I'm looking for bow to buy for my first bow. Would like a Mathews, Hoyt or Bowtech. Thanks


----------



## tooshallow17 (Apr 10, 2009)

My friend is selling his bowtech with a bunch of gear. If you are interested pm me.


----------



## jmack (Dec 7, 2006)

I am new to bow hunting but I want a good quality bow that I wont want to upgrade in 6 months to a year. I would like something slightly used and set up ready to go. Any suggestions and advice would be greatly appreciated.


----------



## bayou vista (Jun 28, 2008)

i got what you need PM me


----------



## Sweat (Jun 1, 2010)

Bowtech Tribute, Bowtech Guardian, Diamond (also made by bowtech) Iceman, Diamond BlackIce, Diamond Marquis, Hoyt Alphamax. Ross (now taken over by bowtech)makes a couple good bows that are discontinued but make extremely worthy bows Carnivore & Cardiac.

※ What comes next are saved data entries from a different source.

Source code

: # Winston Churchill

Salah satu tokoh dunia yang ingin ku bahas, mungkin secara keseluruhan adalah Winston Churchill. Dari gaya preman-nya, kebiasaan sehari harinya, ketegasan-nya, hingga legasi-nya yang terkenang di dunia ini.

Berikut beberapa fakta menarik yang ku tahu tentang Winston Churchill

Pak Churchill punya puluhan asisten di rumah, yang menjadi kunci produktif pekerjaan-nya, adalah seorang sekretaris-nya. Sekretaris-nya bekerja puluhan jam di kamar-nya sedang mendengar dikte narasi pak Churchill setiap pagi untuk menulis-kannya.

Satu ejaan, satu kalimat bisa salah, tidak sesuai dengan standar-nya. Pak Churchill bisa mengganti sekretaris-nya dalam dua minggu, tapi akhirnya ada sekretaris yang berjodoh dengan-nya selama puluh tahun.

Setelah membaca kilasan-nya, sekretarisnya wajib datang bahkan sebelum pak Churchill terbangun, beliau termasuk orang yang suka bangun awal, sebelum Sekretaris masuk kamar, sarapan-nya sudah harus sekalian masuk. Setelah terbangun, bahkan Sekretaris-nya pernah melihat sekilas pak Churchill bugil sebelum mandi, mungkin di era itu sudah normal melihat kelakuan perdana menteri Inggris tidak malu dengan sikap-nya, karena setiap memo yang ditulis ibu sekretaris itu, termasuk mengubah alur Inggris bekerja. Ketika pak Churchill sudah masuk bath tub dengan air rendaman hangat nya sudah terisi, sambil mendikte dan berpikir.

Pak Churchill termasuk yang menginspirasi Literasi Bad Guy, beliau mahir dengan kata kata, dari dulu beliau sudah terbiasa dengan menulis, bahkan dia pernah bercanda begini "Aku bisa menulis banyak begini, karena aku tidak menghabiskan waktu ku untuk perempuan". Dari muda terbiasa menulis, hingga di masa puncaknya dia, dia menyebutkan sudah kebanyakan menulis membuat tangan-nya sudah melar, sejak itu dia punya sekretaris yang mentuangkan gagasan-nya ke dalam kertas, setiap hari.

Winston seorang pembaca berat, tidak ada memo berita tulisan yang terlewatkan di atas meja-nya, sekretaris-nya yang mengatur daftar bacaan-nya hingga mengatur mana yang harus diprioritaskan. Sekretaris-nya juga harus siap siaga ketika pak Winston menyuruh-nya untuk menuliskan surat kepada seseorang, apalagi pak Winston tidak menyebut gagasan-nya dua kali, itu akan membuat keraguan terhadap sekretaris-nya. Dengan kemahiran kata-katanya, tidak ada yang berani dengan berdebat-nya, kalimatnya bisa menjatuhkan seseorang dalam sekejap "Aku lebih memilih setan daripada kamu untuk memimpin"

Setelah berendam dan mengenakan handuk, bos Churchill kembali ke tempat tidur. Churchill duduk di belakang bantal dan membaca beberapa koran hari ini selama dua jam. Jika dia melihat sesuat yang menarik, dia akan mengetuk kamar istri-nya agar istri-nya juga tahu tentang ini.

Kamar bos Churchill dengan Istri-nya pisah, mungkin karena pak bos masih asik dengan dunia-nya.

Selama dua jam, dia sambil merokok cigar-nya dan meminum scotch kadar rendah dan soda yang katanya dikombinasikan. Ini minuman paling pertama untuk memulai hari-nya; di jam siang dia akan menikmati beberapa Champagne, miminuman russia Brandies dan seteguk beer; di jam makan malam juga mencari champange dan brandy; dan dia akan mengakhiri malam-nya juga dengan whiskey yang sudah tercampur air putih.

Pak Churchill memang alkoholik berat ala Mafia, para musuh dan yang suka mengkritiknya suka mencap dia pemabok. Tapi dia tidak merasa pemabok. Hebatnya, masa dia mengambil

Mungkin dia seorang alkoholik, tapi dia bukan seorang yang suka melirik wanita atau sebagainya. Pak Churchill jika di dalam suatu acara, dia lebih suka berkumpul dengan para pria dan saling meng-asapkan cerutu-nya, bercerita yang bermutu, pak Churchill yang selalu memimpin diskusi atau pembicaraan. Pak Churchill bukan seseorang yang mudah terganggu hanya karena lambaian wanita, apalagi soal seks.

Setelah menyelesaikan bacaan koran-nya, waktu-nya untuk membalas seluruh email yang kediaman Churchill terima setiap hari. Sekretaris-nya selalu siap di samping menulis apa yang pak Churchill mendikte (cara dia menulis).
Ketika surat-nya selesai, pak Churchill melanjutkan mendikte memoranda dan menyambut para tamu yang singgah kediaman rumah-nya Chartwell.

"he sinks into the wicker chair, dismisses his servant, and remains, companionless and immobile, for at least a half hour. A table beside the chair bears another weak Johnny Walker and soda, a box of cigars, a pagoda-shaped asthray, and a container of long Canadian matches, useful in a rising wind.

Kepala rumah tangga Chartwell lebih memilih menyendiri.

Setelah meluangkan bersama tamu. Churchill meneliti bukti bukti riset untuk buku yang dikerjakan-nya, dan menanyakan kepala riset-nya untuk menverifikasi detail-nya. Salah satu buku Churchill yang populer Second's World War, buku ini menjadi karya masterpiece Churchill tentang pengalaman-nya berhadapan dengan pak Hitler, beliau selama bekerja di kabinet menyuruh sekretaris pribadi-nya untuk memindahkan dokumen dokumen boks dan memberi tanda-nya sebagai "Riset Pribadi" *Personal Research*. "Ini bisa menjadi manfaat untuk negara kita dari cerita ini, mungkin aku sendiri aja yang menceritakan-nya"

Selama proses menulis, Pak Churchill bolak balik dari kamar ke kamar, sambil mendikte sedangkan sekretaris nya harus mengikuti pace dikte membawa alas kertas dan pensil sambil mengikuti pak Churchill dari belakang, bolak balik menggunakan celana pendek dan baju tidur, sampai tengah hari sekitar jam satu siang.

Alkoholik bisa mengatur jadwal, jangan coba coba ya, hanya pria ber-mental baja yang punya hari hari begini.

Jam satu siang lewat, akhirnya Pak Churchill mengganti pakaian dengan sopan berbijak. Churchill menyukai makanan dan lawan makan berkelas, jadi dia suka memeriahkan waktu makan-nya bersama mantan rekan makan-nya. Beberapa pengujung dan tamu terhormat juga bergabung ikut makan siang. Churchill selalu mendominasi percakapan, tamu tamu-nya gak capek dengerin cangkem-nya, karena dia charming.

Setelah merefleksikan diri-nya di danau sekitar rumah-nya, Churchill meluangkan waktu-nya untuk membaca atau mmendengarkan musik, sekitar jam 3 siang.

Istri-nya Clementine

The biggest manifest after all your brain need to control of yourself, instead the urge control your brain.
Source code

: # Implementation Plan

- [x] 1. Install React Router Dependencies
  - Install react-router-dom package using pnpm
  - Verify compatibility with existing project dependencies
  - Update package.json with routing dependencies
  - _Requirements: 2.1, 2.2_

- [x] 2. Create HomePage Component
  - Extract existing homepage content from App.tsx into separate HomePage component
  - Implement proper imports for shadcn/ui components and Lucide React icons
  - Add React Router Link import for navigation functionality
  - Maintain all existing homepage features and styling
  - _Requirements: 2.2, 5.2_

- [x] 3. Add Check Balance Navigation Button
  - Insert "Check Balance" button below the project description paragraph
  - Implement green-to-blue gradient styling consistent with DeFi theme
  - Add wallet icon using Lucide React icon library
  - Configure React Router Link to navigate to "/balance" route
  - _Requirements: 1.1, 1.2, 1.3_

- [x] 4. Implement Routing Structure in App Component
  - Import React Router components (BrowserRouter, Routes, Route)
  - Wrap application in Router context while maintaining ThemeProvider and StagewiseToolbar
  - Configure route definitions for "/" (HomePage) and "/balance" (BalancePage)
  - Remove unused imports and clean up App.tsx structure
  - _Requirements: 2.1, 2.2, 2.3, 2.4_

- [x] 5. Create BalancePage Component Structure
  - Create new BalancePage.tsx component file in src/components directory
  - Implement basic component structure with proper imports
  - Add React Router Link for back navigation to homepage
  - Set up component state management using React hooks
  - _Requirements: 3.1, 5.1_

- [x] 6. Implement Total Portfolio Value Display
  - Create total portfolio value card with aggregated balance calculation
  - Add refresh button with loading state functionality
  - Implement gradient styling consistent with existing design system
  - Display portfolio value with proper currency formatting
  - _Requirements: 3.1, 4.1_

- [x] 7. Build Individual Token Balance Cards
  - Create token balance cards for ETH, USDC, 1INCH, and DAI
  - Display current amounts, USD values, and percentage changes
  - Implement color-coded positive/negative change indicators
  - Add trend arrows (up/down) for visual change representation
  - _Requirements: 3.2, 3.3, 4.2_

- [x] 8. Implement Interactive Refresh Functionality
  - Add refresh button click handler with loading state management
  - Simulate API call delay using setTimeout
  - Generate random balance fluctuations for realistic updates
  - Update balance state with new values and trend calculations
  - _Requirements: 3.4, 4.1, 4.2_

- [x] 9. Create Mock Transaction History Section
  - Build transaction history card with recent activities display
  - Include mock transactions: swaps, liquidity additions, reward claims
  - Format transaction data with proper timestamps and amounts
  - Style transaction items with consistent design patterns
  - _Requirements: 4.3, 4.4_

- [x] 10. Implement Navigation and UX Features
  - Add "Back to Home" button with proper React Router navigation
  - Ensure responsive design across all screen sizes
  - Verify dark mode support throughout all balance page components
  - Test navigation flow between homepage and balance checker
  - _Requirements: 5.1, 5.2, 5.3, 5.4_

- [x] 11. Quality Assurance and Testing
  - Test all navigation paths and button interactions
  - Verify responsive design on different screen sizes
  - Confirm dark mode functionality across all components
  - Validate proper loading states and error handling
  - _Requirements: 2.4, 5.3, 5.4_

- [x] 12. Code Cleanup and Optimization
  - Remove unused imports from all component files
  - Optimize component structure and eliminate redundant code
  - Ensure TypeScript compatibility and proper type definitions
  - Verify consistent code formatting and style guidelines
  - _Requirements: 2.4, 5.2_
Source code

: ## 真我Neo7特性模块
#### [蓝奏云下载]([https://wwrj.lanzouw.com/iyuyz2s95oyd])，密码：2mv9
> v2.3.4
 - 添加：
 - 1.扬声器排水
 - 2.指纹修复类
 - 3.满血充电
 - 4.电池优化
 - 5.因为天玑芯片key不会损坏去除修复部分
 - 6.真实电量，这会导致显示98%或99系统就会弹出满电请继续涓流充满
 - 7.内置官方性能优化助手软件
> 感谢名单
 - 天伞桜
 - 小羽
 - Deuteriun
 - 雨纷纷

I have shot the Tribute, Iceman, BlackIce, Marquis, Alphamax and the Carnivore.
They are all good bows but it really depends on the price you want to pay and setup you want. You can prolly find one of these bows dressed up how you want fairly easy on Ebay or Craigslist. 

Let me know which route ya go..

-Sweat


----------



## 10ERBETTER (Feb 24, 2008)

*Mathews Legacy For Sale*



jmack said:


> I'm looking for bow to buy for my first bow. Would like a Mathews, Hoyt or Bowtech. Thanks


I've got a fully rigged 2005 Mathews Legacy Solo-cam bow for sale. 26" 70% SL3-ER Cam. Includes Qty.12 Gold Tip Arrows and Qty.3 2-Blade Rage BroadHeads. $425 OBO PM me if your interested.


----------



## jmack (Dec 7, 2006)

Sweat said:


> Bowtech Tribute, Bowtech Guardian, Diamond (also made by bowtech) Iceman, Diamond BlackIce, Diamond Marquis, Hoyt Alphamax. Ross (now taken over by bowtech)makes a couple good bows that are discontinued but make extremely worthy bows Carnivore & Cardiac.
> 
> I have shot the Tribute, Iceman, BlackIce, Marquis, Alphamax and the Carnivore.
> They are all good bows but it really depends on the price you want to pay and setup you want. You can prolly find one of these bows dressed up how you want fairly easy on Ebay or Craigslist.
> ...


Thanks Sweat.. What about a bowtech tomkat ? You know anything about them ?


----------



## jmack (Dec 7, 2006)

Well I purchased a new Bowtech Air Raid today and all I can say is wow. We got it all set up and after some quick tuning I was shooting 3-4 inch groups at 20 yards. Looking forward to putting something on the ground with it this year !!


----------